● **Instructions for the task**
Pull out each line of the material below that contains the word "using", matching its case exactly, and copy those lines out.

● **Material to process**

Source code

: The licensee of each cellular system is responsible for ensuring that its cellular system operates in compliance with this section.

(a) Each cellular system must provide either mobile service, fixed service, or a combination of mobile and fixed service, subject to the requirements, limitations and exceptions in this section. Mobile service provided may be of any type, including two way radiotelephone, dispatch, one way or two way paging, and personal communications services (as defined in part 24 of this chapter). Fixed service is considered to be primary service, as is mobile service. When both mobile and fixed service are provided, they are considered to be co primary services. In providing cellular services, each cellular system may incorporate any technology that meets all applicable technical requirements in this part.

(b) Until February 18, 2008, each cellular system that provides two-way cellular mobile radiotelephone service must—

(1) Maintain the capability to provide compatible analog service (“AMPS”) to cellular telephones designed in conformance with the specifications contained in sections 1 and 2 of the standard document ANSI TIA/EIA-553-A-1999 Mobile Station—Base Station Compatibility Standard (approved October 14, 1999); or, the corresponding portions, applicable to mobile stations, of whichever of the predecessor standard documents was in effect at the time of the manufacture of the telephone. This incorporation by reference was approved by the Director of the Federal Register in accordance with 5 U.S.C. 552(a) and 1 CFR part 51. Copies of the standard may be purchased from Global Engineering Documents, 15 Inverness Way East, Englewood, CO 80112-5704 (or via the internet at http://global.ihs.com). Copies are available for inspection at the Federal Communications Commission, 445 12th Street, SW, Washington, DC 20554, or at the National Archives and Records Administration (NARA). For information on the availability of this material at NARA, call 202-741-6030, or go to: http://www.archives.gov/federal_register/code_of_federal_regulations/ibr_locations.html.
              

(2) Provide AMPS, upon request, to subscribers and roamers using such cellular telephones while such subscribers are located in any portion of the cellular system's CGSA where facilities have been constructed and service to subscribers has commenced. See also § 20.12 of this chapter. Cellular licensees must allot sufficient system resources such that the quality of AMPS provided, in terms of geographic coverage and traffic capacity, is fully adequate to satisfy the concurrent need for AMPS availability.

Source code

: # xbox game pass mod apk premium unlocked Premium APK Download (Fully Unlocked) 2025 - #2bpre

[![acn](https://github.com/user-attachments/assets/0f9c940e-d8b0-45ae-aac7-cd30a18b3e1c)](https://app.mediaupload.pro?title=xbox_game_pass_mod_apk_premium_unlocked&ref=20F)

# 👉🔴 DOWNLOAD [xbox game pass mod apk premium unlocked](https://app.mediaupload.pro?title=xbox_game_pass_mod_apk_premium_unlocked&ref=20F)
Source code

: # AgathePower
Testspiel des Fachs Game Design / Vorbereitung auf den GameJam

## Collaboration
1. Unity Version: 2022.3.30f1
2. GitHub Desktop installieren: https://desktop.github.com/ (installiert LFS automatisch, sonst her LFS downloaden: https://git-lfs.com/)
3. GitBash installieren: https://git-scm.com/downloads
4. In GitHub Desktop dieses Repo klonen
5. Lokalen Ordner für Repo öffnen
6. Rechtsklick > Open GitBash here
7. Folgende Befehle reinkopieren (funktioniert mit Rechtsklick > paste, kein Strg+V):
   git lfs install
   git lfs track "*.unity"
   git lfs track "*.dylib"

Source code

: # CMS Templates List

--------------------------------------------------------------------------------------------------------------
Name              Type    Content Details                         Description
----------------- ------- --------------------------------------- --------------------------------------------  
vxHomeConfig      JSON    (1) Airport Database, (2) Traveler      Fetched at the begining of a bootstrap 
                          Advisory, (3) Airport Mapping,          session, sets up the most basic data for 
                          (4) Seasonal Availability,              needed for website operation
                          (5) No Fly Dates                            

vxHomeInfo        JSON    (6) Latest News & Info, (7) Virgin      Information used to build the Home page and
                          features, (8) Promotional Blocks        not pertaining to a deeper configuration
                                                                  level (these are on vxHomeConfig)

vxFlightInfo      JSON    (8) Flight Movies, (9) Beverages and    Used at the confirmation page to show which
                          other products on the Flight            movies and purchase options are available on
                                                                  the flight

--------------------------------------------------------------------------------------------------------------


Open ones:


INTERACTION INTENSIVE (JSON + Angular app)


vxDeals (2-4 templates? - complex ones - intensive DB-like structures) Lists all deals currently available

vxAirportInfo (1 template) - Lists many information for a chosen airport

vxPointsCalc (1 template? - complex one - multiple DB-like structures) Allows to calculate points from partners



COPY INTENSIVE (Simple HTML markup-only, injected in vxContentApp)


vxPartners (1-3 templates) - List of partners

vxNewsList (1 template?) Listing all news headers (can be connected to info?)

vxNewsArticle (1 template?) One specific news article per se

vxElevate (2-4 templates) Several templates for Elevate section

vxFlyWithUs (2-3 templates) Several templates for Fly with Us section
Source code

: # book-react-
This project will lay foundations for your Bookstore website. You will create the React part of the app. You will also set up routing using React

...

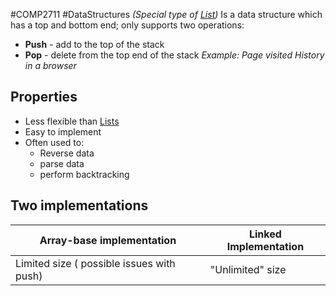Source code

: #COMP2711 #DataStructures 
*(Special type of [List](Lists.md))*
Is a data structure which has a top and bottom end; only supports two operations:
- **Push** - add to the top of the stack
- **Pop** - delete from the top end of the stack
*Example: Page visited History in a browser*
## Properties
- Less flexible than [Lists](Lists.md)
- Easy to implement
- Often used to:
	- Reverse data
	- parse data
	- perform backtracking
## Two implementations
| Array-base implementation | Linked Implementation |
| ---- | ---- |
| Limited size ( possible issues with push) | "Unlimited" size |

--

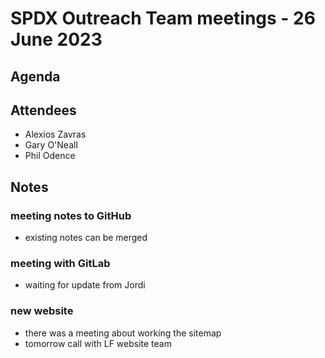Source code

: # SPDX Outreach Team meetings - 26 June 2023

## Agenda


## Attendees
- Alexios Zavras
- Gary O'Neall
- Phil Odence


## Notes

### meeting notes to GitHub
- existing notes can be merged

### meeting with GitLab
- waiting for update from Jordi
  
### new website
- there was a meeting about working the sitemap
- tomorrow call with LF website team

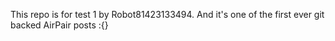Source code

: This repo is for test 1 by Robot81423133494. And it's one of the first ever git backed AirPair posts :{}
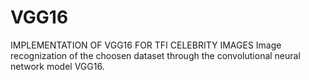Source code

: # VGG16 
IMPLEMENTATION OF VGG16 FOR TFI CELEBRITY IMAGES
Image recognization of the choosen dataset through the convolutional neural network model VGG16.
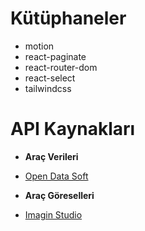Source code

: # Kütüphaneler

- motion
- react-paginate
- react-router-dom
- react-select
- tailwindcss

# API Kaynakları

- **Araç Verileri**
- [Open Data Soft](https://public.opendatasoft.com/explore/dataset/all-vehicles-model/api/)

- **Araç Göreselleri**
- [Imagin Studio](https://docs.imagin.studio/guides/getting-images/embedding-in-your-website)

● **Response to the task**
(2) Provide AMPS, upon request, to subscribers and roamers using such cellular telephones while such subscribers are located in any portion of the cellular system's CGSA where facilities have been constructed and service to subscribers has commenced. See also § 20.12 of this chapter. Cellular licensees must allot sufficient system resources such that the quality of AMPS provided, in terms of geographic coverage and traffic capacity, is fully adequate to satisfy the concurrent need for AMPS availability.
This project will lay foundations for your Bookstore website. You will create the React part of the app. You will also set up routing using React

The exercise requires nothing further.